Data:
════════════════════

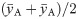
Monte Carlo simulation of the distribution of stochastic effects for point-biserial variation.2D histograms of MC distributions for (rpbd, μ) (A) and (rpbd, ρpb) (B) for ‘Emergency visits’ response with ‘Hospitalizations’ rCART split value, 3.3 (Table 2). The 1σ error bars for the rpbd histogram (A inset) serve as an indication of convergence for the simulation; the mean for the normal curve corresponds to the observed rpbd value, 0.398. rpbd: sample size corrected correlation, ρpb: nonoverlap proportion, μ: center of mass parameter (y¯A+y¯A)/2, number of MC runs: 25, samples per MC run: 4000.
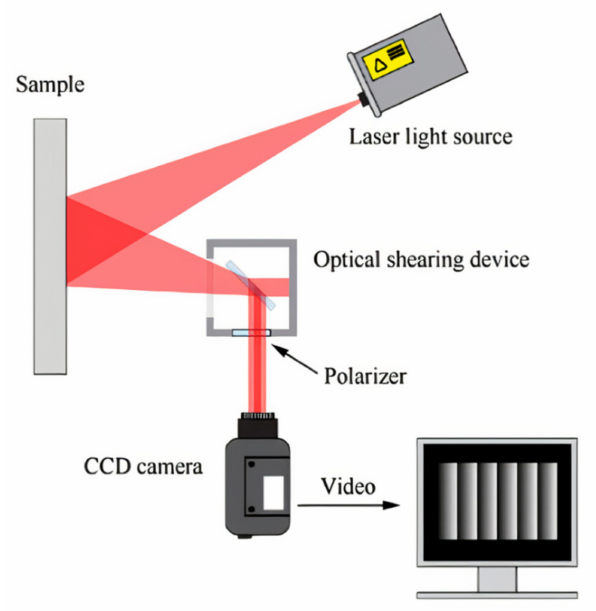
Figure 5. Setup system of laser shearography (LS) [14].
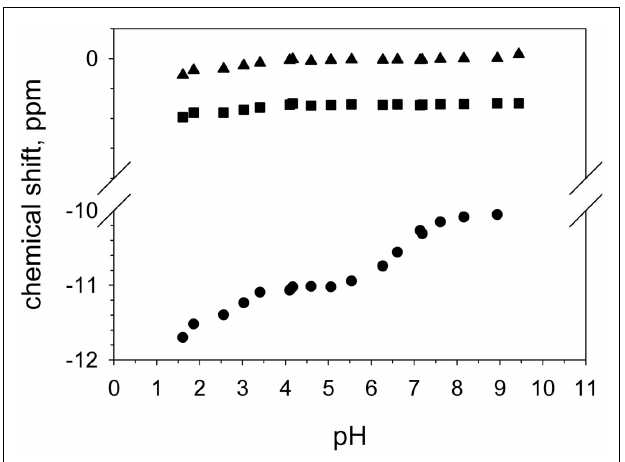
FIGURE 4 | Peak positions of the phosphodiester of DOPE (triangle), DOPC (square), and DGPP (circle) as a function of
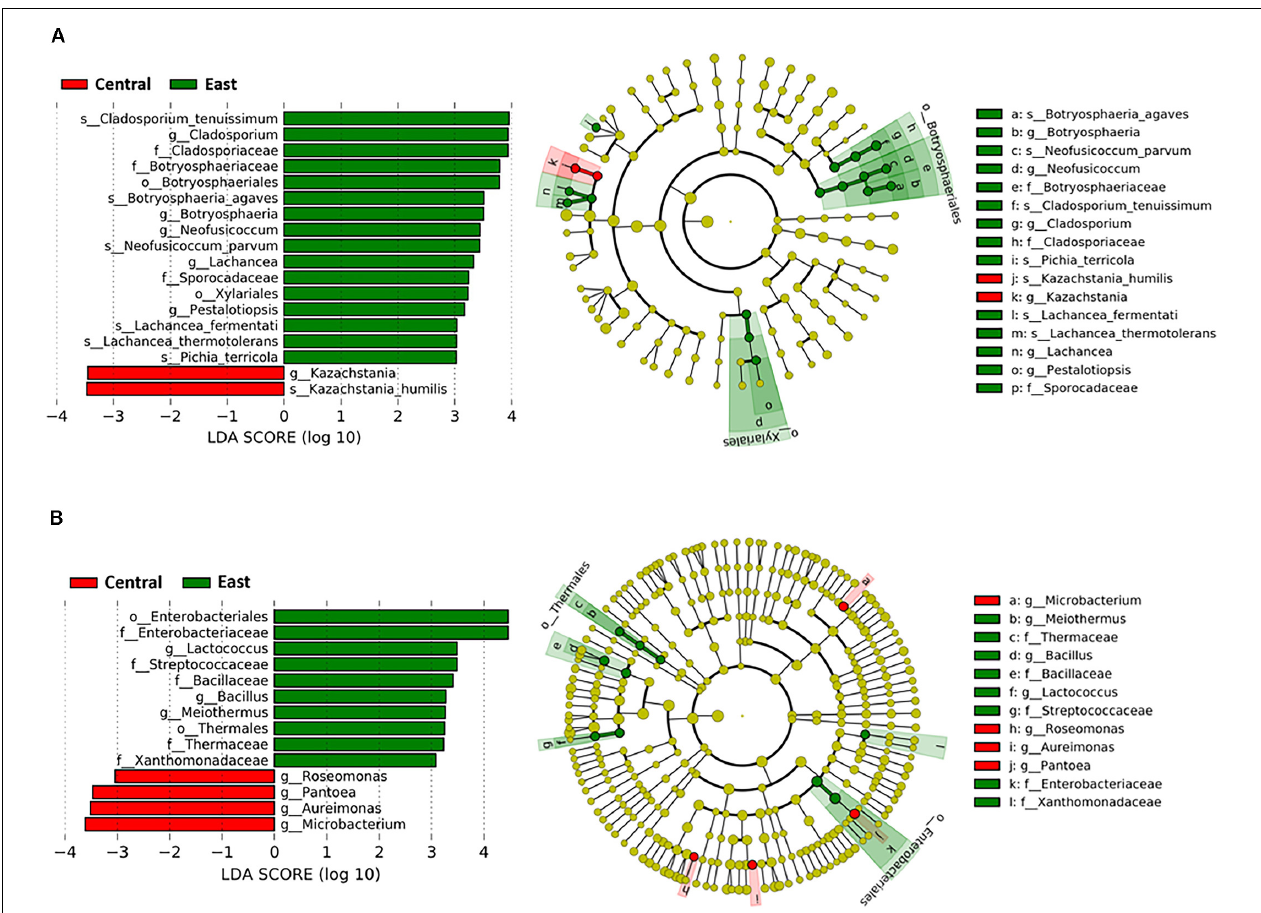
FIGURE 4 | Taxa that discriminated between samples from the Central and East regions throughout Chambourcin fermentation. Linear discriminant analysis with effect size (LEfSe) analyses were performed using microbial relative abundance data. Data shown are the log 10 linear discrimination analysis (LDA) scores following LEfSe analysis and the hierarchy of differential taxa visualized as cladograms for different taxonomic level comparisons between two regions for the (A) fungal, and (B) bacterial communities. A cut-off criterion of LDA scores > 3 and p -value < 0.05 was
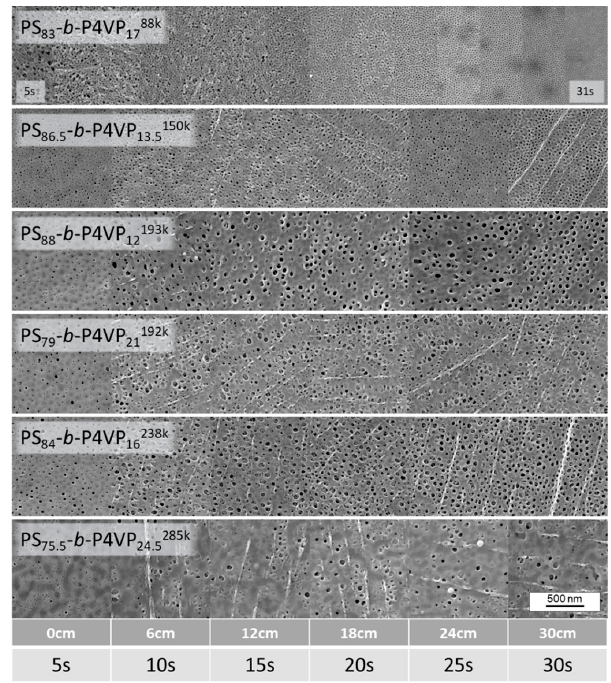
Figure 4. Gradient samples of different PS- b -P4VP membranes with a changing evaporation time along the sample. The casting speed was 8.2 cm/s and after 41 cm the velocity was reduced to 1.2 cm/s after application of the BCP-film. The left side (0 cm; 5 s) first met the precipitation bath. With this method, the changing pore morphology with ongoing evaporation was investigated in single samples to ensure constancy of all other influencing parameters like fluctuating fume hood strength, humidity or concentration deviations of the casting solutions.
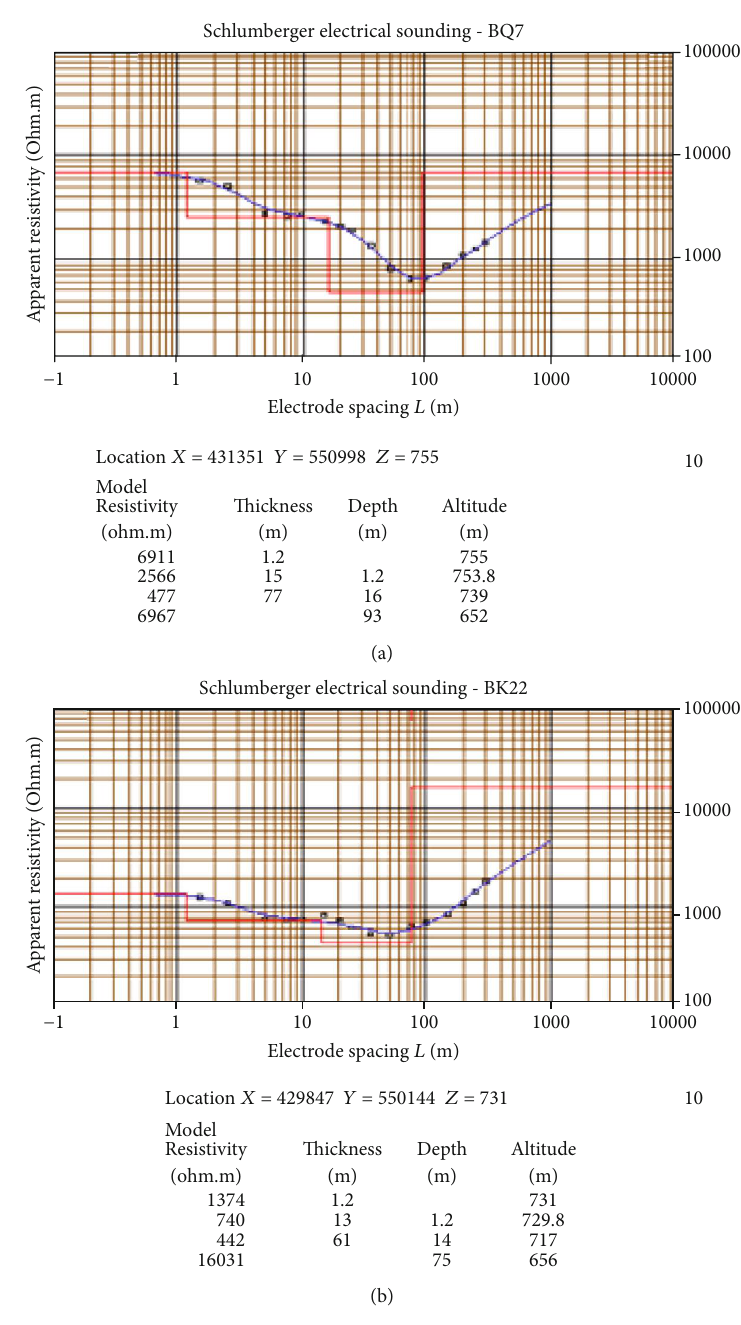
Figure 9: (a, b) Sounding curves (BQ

════════════════════

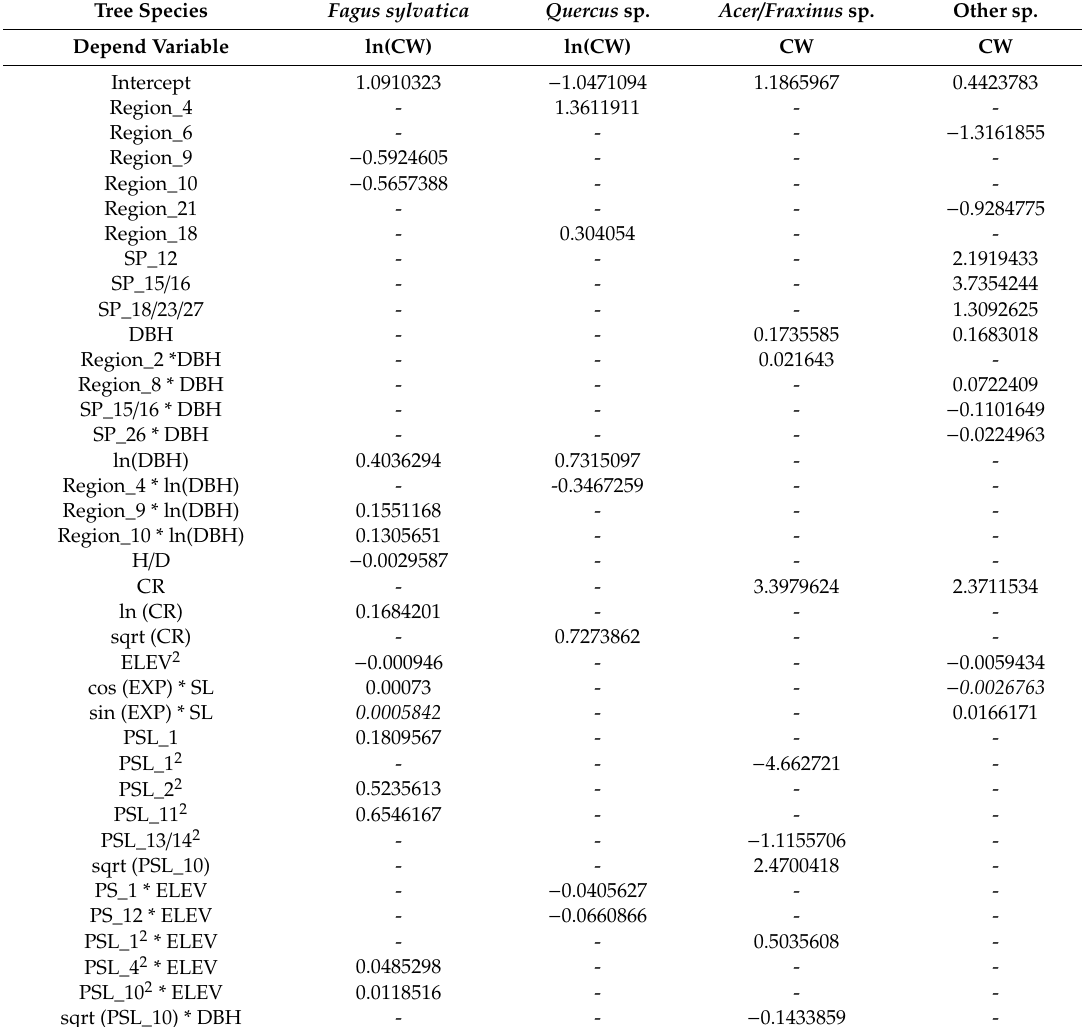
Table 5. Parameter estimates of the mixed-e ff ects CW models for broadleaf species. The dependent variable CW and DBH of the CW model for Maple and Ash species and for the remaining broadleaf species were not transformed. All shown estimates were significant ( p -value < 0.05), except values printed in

════════════════════

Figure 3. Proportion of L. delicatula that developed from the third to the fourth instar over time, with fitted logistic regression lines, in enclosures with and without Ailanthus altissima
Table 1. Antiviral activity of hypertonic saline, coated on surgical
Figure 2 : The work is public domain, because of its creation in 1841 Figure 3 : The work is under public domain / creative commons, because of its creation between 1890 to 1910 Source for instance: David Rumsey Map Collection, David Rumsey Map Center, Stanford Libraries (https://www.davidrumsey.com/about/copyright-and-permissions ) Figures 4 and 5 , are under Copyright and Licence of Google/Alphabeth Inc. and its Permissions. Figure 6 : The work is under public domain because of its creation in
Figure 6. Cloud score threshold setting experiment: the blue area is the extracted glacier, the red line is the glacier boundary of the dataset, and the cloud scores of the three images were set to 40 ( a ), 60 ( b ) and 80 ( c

════════════════════

Assignment: For the records above, state the number of lines holding the string "time", without further comment.

Written response: 2